The hordes settle down on the table by his bedside. In a bout of fury, he claps his hands violently over them. The hordes disperse, but now are coming back to haunt his mouth and nostrils.

He sits quietly for a minute on his cot, thinking over something, with a stern look on his face. Suddenly he bursts into a flurry of activities: he collects all unwashed utensils and all remnants wherever they are, and starts washing; he takes up the broom cleaning all corners of the tenement; and he sprays out the remnants of a room-freshener bottle.

Raps on the door. He takes a satisfied look around his room, opens the door and sits back on the cot, sullenly as is customary. His wife and his daughter enter. His ten-year-old daughter immediately sits down on the other cot, focused on her smartphone. His mobile! he thinks, not ruefully now, but proudly… lovingly.

The somewhat brighter and the smiling face of his wife rather surprises him. Closing the door, she puts her bag on the table, and sits down on the floor by his feet. She looks up at him and says,

“My design of the mask is approved by madam, do you hear!
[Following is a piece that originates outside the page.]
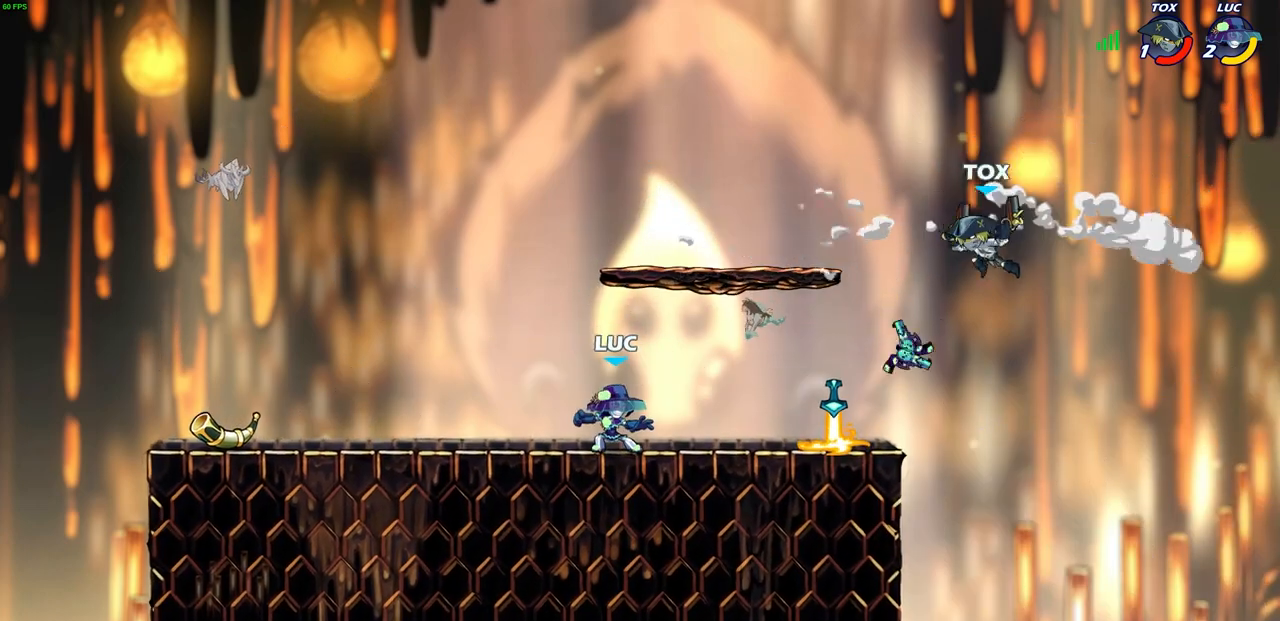
{"buttons": ["R1"], "left_stick": "right", "events": [[483, "R1", "down"]]}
From tomorrow she is calling me to her home, there she’ll allow me work on a stitching machine of hers and I’ll get commission for every mask I make!”

“Congratulations!” he responds in a matter-of-fact tone. “I’ve also decided to visit my brothers tomorrow! We’ll discuss the jobs that we can start with. Future is uncertain, you know! We must earn, and give a better life to our daughter and us!”

If she were surprised, she does not show it now. She puts her hands on his thighs, places her face there and cries quietly. He puts his right palm on her head, smiling contentedly.